__Exercise description__: Nothing but a number should be given: how many lines of the records include "возможность"?

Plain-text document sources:
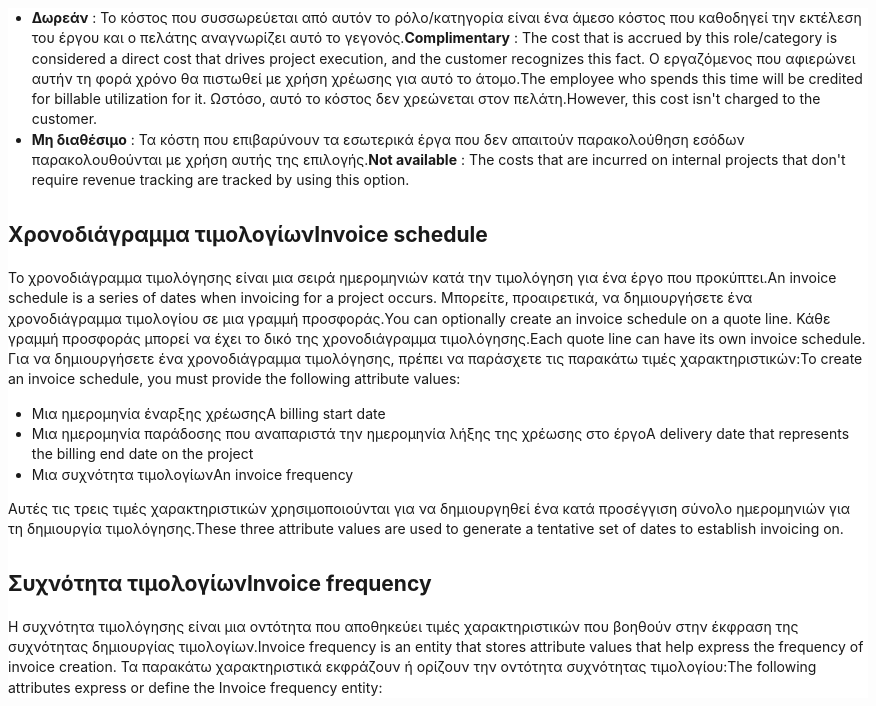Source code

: - <span data-ttu-id="9a31f-187">**Δωρεάν** : Το κόστος που συσσωρεύεται από αυτόν το ρόλο/κατηγορία είναι ένα άμεσο κόστος που καθοδηγεί την εκτέλεση του έργου και ο πελάτης αναγνωρίζει αυτό το γεγονός.</span><span class="sxs-lookup"><span data-stu-id="9a31f-187">**Complimentary** : The cost that is accrued by this role/category is considered a direct cost that drives project execution, and the customer recognizes this fact.</span></span> <span data-ttu-id="9a31f-188">Ο εργαζόμενος που αφιερώνει αυτήν τη φορά χρόνο θα πιστωθεί με χρήση χρέωσης για αυτό το άτομο.</span><span class="sxs-lookup"><span data-stu-id="9a31f-188">The employee who spends this time will be credited for billable utilization for it.</span></span> <span data-ttu-id="9a31f-189">Ωστόσο, αυτό το κόστος δεν χρεώνεται στον πελάτη.</span><span class="sxs-lookup"><span data-stu-id="9a31f-189">However, this cost isn't charged to the customer.</span></span>
- <span data-ttu-id="9a31f-190">**Μη διαθέσιμο** : Τα κόστη που επιβαρύνουν τα εσωτερικά έργα που δεν απαιτούν παρακολούθηση εσόδων παρακολουθούνται με χρήση αυτής της επιλογής.</span><span class="sxs-lookup"><span data-stu-id="9a31f-190">**Not available** : The costs that are incurred on internal projects that don't require revenue tracking are tracked by using this option.</span></span>

## <a name="invoice-schedule"></a><span data-ttu-id="9a31f-191">Χρονοδιάγραμμα τιμολογίων</span><span class="sxs-lookup"><span data-stu-id="9a31f-191">Invoice schedule</span></span>

<span data-ttu-id="9a31f-192">Το χρονοδιάγραμμα τιμολόγησης είναι μια σειρά ημερομηνιών κατά την τιμολόγηση για ένα έργο που προκύπτει.</span><span class="sxs-lookup"><span data-stu-id="9a31f-192">An invoice schedule is a series of dates when invoicing for a project occurs.</span></span> <span data-ttu-id="9a31f-193">Μπορείτε, προαιρετικά, να δημιουργήσετε ένα χρονοδιάγραμμα τιμολογίου σε μια γραμμή προσφοράς.</span><span class="sxs-lookup"><span data-stu-id="9a31f-193">You can optionally create an invoice schedule on a quote line.</span></span> <span data-ttu-id="9a31f-194">Κάθε γραμμή προσφοράς μπορεί να έχει το δικό της χρονοδιάγραμμα τιμολόγησης.</span><span class="sxs-lookup"><span data-stu-id="9a31f-194">Each quote line can have its own invoice schedule.</span></span> <span data-ttu-id="9a31f-195">Για να δημιουργήσετε ένα χρονοδιάγραμμα τιμολόγησης, πρέπει να παράσχετε τις παρακάτω τιμές χαρακτηριστικών:</span><span class="sxs-lookup"><span data-stu-id="9a31f-195">To create an invoice schedule, you must provide the following attribute values:</span></span>

- <span data-ttu-id="9a31f-196">Μια ημερομηνία έναρξης χρέωσης</span><span class="sxs-lookup"><span data-stu-id="9a31f-196">A billing start date</span></span> 
- <span data-ttu-id="9a31f-197">Μια ημερομηνία παράδοσης που αναπαριστά την ημερομηνία λήξης της χρέωσης στο έργο</span><span class="sxs-lookup"><span data-stu-id="9a31f-197">A delivery date that represents the billing end date on the project</span></span>
- <span data-ttu-id="9a31f-198">Μια συχνότητα τιμολογίων</span><span class="sxs-lookup"><span data-stu-id="9a31f-198">An invoice frequency</span></span>

<span data-ttu-id="9a31f-199">Αυτές τις τρεις τιμές χαρακτηριστικών χρησιμοποιούνται για να δημιουργηθεί ένα κατά προσέγγιση σύνολο ημερομηνιών για τη δημιουργία τιμολόγησης.</span><span class="sxs-lookup"><span data-stu-id="9a31f-199">These three attribute values are used to generate a tentative set of dates to establish invoicing on.</span></span>

## <a name="invoice-frequency"></a><span data-ttu-id="9a31f-200">Συχνότητα τιμολογίων</span><span class="sxs-lookup"><span data-stu-id="9a31f-200">Invoice frequency</span></span>

<span data-ttu-id="9a31f-201">Η συχνότητα τιμολόγησης είναι μια οντότητα που αποθηκεύει τιμές χαρακτηριστικών που βοηθούν στην έκφραση της συχνότητας δημιουργίας τιμολογίων.</span><span class="sxs-lookup"><span data-stu-id="9a31f-201">Invoice frequency is an entity that stores attribute values that help express the frequency of invoice creation.</span></span> <span data-ttu-id="9a31f-202">Τα παρακάτω χαρακτηριστικά εκφράζουν ή ορίζουν την οντότητα συχνότητας τιμολογίου:</span><span class="sxs-lookup"><span data-stu-id="9a31f-202">The following attributes express or define the Invoice frequency entity:</span></span>
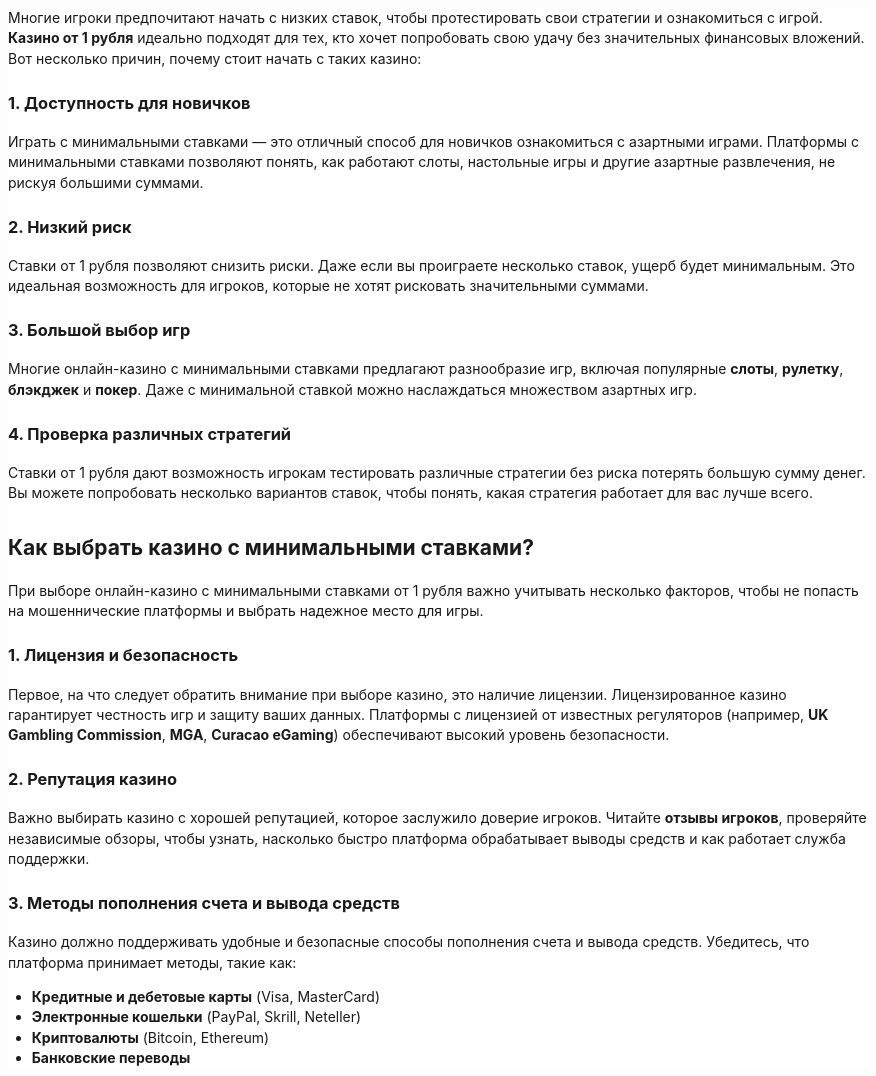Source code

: Многие игроки предпочитают начать с низких ставок, чтобы протестировать свои стратегии и ознакомиться с игрой. **Казино от 1 рубля** идеально подходят для тех, кто хочет попробовать свою удачу без значительных финансовых вложений. Вот несколько причин, почему стоит начать с таких казино:

### 1. **Доступность для новичков**

Играть с минимальными ставками — это отличный способ для новичков ознакомиться с азартными играми. Платформы с минимальными ставками позволяют понять, как работают слоты, настольные игры и другие азартные развлечения, не рискуя большими суммами.

### 2. **Низкий риск**

Ставки от 1 рубля позволяют снизить риски. Даже если вы проиграете несколько ставок, ущерб будет минимальным. Это идеальная возможность для игроков, которые не хотят рисковать значительными суммами.

### 3. **Большой выбор игр**

Многие онлайн-казино с минимальными ставками предлагают разнообразие игр, включая популярные **слоты**, **рулетку**, **блэкджек** и **покер**. Даже с минимальной ставкой можно наслаждаться множеством азартных игр.

### 4. **Проверка различных стратегий**

Ставки от 1 рубля дают возможность игрокам тестировать различные стратегии без риска потерять большую сумму денег. Вы можете попробовать несколько вариантов ставок, чтобы понять, какая стратегия работает для вас лучше всего.

## Как выбрать казино с минимальными ставками?

При выборе онлайн-казино с минимальными ставками от 1 рубля важно учитывать несколько факторов, чтобы не попасть на мошеннические платформы и выбрать надежное место для игры.

### 1. **Лицензия и безопасность**

Первое, на что следует обратить внимание при выборе казино, это наличие лицензии. Лицензированное казино гарантирует честность игр и защиту ваших данных. Платформы с лицензией от известных регуляторов (например, **UK Gambling Commission**, **MGA**, **Curacao eGaming**) обеспечивают высокий уровень безопасности.

### 2. **Репутация казино**

Важно выбирать казино с хорошей репутацией, которое заслужило доверие игроков. Читайте **отзывы игроков**, проверяйте независимые обзоры, чтобы узнать, насколько быстро платформа обрабатывает выводы средств и как работает служба поддержки.

### 3. **Методы пополнения счета и вывода средств**

Казино должно поддерживать удобные и безопасные способы пополнения счета и вывода средств. Убедитесь, что платформа принимает методы, такие как:

* **Кредитные и дебетовые карты** (Visa, MasterCard)
* **Электронные кошельки** (PayPal, Skrill, Neteller)
* **Криптовалюты** (Bitcoin, Ethereum)
* **Банковские переводы**
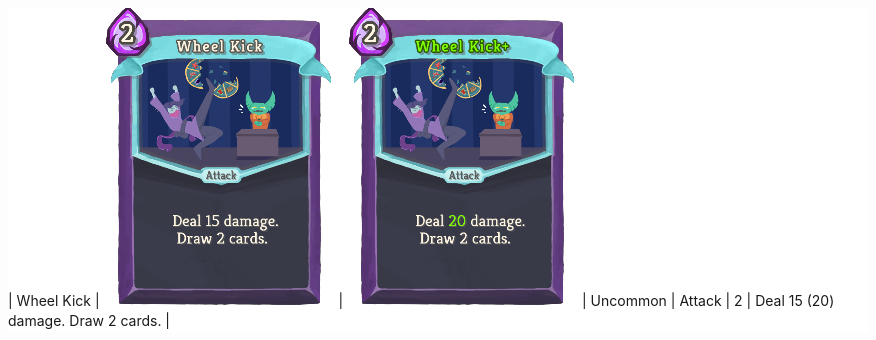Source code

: | Wheel Kick | ![](../../slay-the-spire/small-card-images/Purple-WheelKick.png) | ![](../../slay-the-spire/small-card-images/Purple-WheelKickPlus.png) | Uncommon | Attack | 2 | Deal 15 (20) damage. Draw 2 cards. |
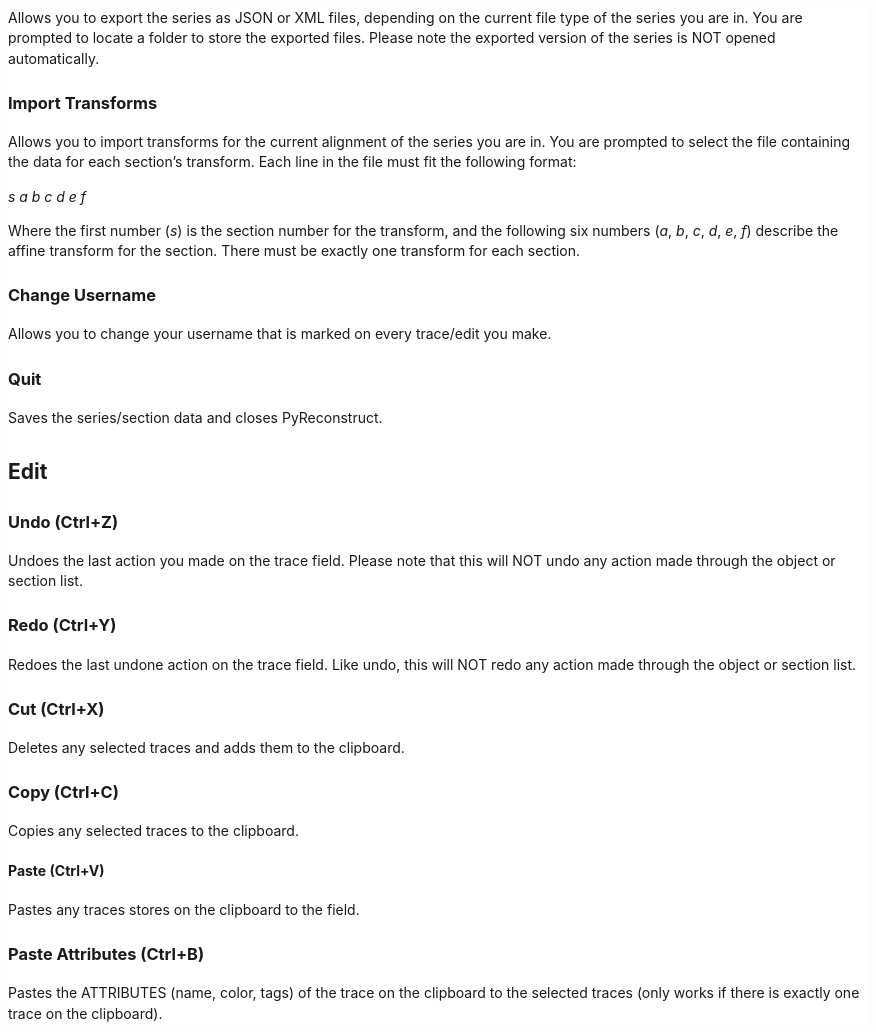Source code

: Allows you to export the series as JSON or XML files, depending on the current file type of the series you are in. You are prompted to locate a folder to store the exported files. Please note the exported version of the series is NOT opened automatically.

### Import Transforms

Allows you to import transforms for the current alignment of the series you are in. You are prompted to select the file containing the data for each section’s transform. Each line in the file must fit the following format:

*s a b c d e f*

Where the first number (*s*) is the section number for the transform, and the following six numbers (*a*, *b*, *c*, *d*, *e*, *f*) describe the affine transform for the section. There must be exactly one transform for each section.

### Change Username

Allows you to change your username that is marked on every trace/edit you make.

### Quit

Saves the series/section data and closes PyReconstruct.


## Edit

### Undo (Ctrl+Z)

Undoes the last action you made on the trace field. Please note that this will NOT undo any action made through the object or section list.

### Redo (Ctrl+Y)

Redoes the last undone action on the trace field. Like undo, this will NOT redo any action made through the object or section list.

### Cut (Ctrl+X)

Deletes any selected traces and adds them to the clipboard.

### Copy (Ctrl+C)

Copies any selected traces to the clipboard.

#### Paste (Ctrl+V)

Pastes any traces stores on the clipboard to the field.

### Paste Attributes (Ctrl+B)

Pastes the ATTRIBUTES (name, color, tags) of the trace on the clipboard to the selected traces (only works if there is exactly one trace on the clipboard).
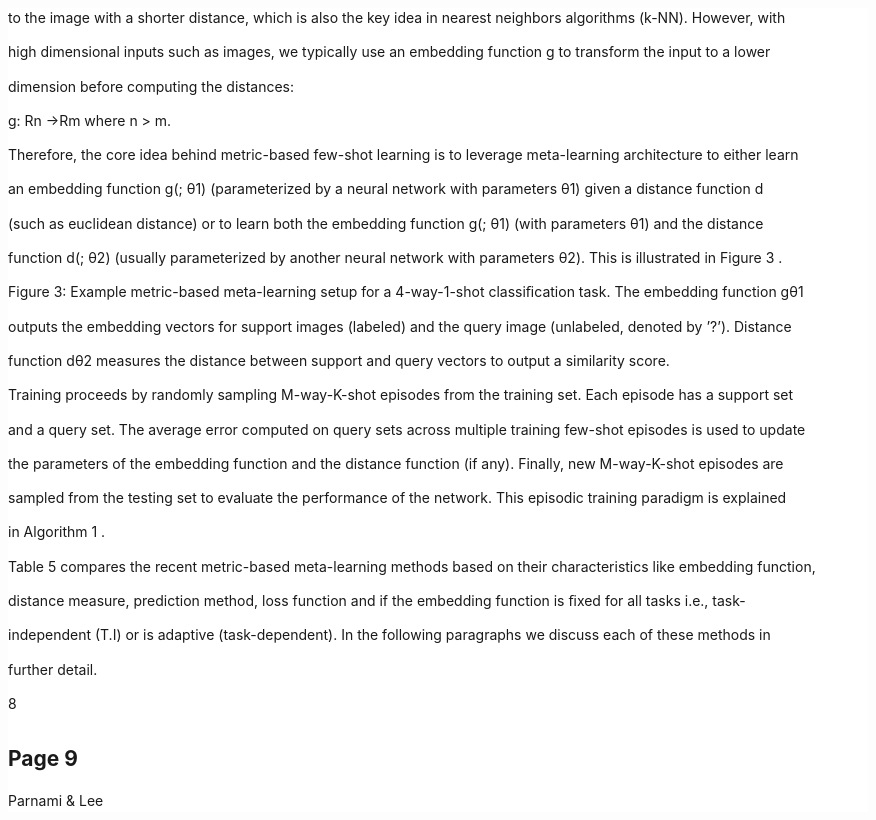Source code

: to the image with a shorter distance, which is also the key idea in nearest neighbors algorithms (k-NN). However, with

high dimensional inputs such as images, we typically use an embedding function g to transform the input to a lower

dimension before computing the distances:

g: Rn →Rm where n > m.

Therefore, the core idea behind metric-based few-shot learning is to leverage meta-learning architecture to either learn

an embedding function g(; θ1) (parameterized by a neural network with parameters θ1) given a distance function d

(such as euclidean distance) or to learn both the embedding function g(; θ1) (with parameters θ1) and the distance

function d(; θ2) (usually parameterized by another neural network with parameters θ2). This is illustrated in Figure 3 .

Figure 3: Example metric-based meta-learning setup for a 4-way-1-shot classiﬁcation task. The embedding function gθ1

outputs the embedding vectors for support images (labeled) and the query image (unlabeled, denoted by ’?’). Distance

function dθ2 measures the distance between support and query vectors to output a similarity score.

Training proceeds by randomly sampling M-way-K-shot episodes from the training set. Each episode has a support set

and a query set. The average error computed on query sets across multiple training few-shot episodes is used to update

the parameters of the embedding function and the distance function (if any). Finally, new M-way-K-shot episodes are

sampled from the testing set to evaluate the performance of the network. This episodic training paradigm is explained

in Algorithm 1 .

Table 5 compares the recent metric-based meta-learning methods based on their characteristics like embedding function,

distance measure, prediction method, loss function and if the embedding function is ﬁxed for all tasks i.e., task-

independent (T.I) or is adaptive (task-dependent). In the following paragraphs we discuss each of these methods in

further detail.

8

## Page 9

Parnami & Lee
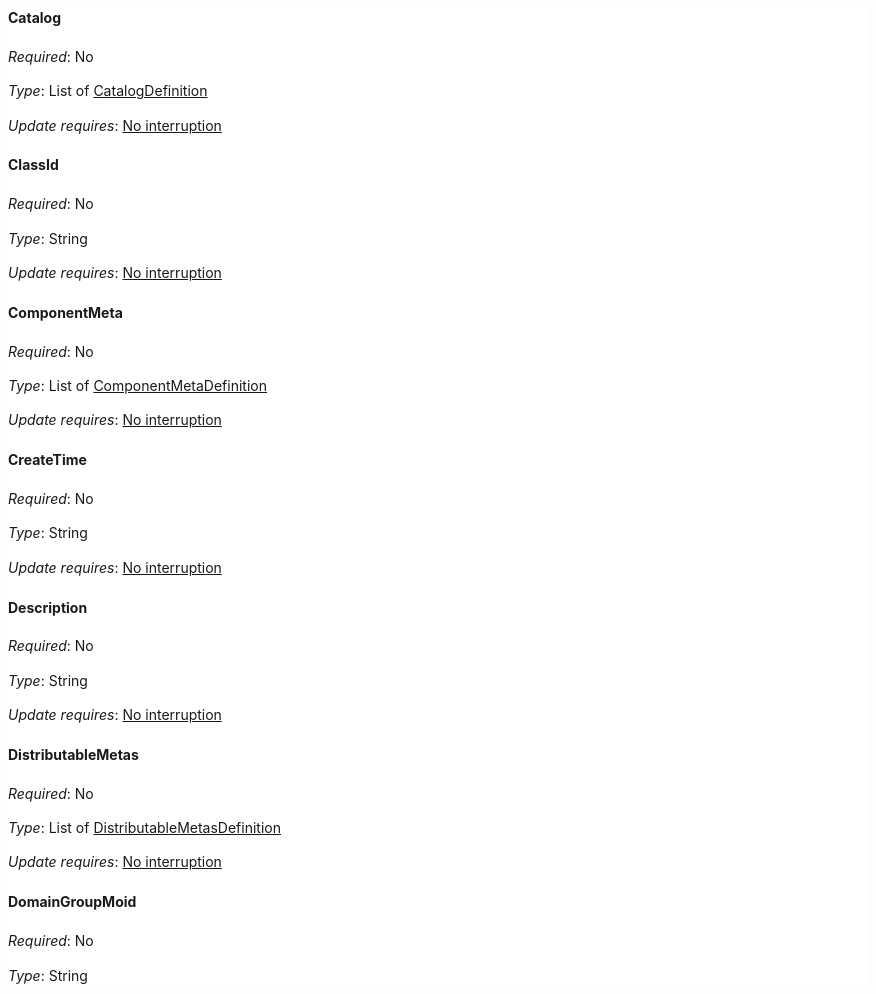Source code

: #### Catalog

_Required_: No

_Type_: List of <a href="catalogdefinition.md">CatalogDefinition</a>

_Update requires_: [No interruption](https://docs.aws.amazon.com/AWSCloudFormation/latest/UserGuide/using-cfn-updating-stacks-update-behaviors.html#update-no-interrupt)

#### ClassId

_Required_: No

_Type_: String

_Update requires_: [No interruption](https://docs.aws.amazon.com/AWSCloudFormation/latest/UserGuide/using-cfn-updating-stacks-update-behaviors.html#update-no-interrupt)

#### ComponentMeta

_Required_: No

_Type_: List of <a href="componentmetadefinition.md">ComponentMetaDefinition</a>

_Update requires_: [No interruption](https://docs.aws.amazon.com/AWSCloudFormation/latest/UserGuide/using-cfn-updating-stacks-update-behaviors.html#update-no-interrupt)

#### CreateTime

_Required_: No

_Type_: String

_Update requires_: [No interruption](https://docs.aws.amazon.com/AWSCloudFormation/latest/UserGuide/using-cfn-updating-stacks-update-behaviors.html#update-no-interrupt)

#### Description

_Required_: No

_Type_: String

_Update requires_: [No interruption](https://docs.aws.amazon.com/AWSCloudFormation/latest/UserGuide/using-cfn-updating-stacks-update-behaviors.html#update-no-interrupt)

#### DistributableMetas

_Required_: No

_Type_: List of <a href="distributablemetasdefinition.md">DistributableMetasDefinition</a>

_Update requires_: [No interruption](https://docs.aws.amazon.com/AWSCloudFormation/latest/UserGuide/using-cfn-updating-stacks-update-behaviors.html#update-no-interrupt)

#### DomainGroupMoid

_Required_: No

_Type_: String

__Task response__: 2